Der Weilheimer Stadtführer Wilhelm Braun hat seine Jugenderinnerungen in einem Büchlein zusammengetragen und stärkt darin auch das „Schwäbische“.

Weilheim - Wenn Märchen und Sagen mit „Es war einmal“ beginnen, dann zählen primär Spannung oder auch erzieherischer Zweck, nach dem Wahrheitsgehalt wird da weit weniger gefragt. Und deshalb hat der 82-jährige Weilheimer Wilhelm Braun, bekannt auch als Stadtführer, dem gleichlautenden Titel seines jüngsten Büchles den Zusatz „Märchenhafte wahre Geschichten von damals“ verpasst. Schauplatz der Geschehnisse von einst ist der von Braunfirst, Zipfelbachschlucht und Albtrauf eingezwängte Flecken Hepsisau, heute ein Ortsteil der Zähringerstadt Weilheim. Dort hat der Autor zusammen mit zwei Brüdern seine Kindheit und Jugend verbracht.

 

Dass die Erinnerungen daran schon auf dem Titelblatt quasi von A bis Z, vom „Afzgabergla“ bis zum „Zwirbla“ firmieren, hat freilich einen tiefer gehenden Grund: Braun geht es nicht nur um die Schilderungen des arbeitsreichen ländlichen Lebens, sondern er möchte auch die ursprünglichen Ausdrücke retten, die damit verbunden sind. Und somit sei verraten, dass es sich beim Afzgabergla, dem Nachbergen oder der Nachlese, um jedermanns Recht handelte, ab Martini (11.November) die Restfrüchte von den Bäumen und Getreide von den Äckern (Ährenlesen) einzusammeln. Und mit Zwirbla oder Dopfa war (und ist) ein Kinderspiel gemeint, bei dem ein Kreiskegel aus Holz per Peitsche am Drehen, gleich Zwirbla, gehalten wird.

## Bereitgestellte Daten:

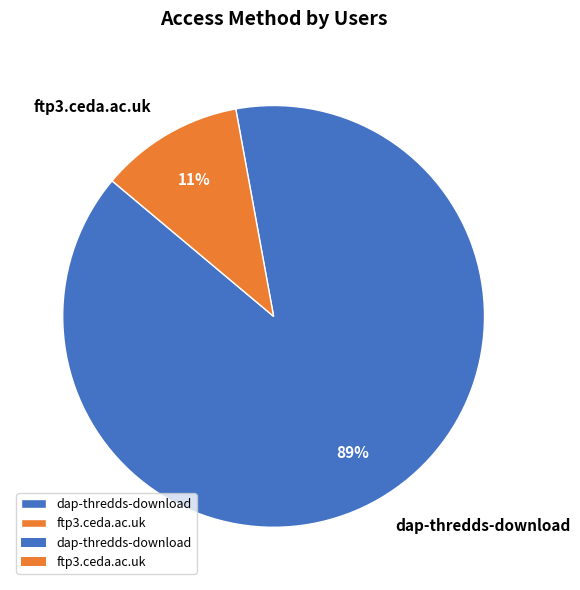

Do ftp3.ceda.ac.uk and dap-thredds-download together represent more than half of the pie?

Yes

## Aufgabe:
Setzen Sie den Artikel über Wilhelm Brauns Büchlein mit Jugenderinnerungen aus Hepsisau im Anschluss an seinen letzten Satz fort.

## Antwort:
Spaziergang durch die Jahreszeiten

Wilhelm Braun verfolgt die bäuerliche Arbeit quer durch die Jahreszeiten – stets gekoppelt an die einschlägigen und ortsüblichen Begriffe. Er zeigt die dienstbaren Geister vom Backhäusle, erklärt „Loibschüssel“ und „Hudelwisch“ („no net hudla!“), auch darf auf einer schon archaisch anmutenden Fotografie der Krählesbinder fürs Bündeln des Anheizreisigs nicht fehlen. Und der Autor ist nicht faul und zerlegt den „Leitrawaga“ (Leiterwagen) in seine begrifflichen Einzelteile, von der Deichsel über die „Migge“ genannte Kurbelbremse bis zum „Wagabrittle“, das ganz hinten den Abschluss bildete – und laut Überlieferung auf blinde Passagiere stets eine große Anziehungskraft ausgeübt haben soll. Und nicht fehlen dürfen in der gebundenen Rückblende natürlich die saisonalen Glanzlichter, die Erntezeit und die alljährliche Hausschlachtung.

Der Leser erfährt weiter einiges zum häuslichen Umfeld vor 70, 80 Jahren. Das samstägliche Familienbad – in der Zinkwanne und im Einheitswasser für alle – ist ja schon oft kolportiert worden. Darüber hinaus wagt der forsche Wilhelm in seiner mundartlichen Zitatensammlung auch einen verstohlenen Blick ins Ehebett. Galt es dort von Fall zu Fall eine Verstimmung auszubügeln, dann so: „Dees fenfte Zipfele em Bett, macht älles wieder wett!“ Für pietistisch genormte Ohren im Oberen Lindachtal und seinen Ausläufern wahrlich starker Tobak!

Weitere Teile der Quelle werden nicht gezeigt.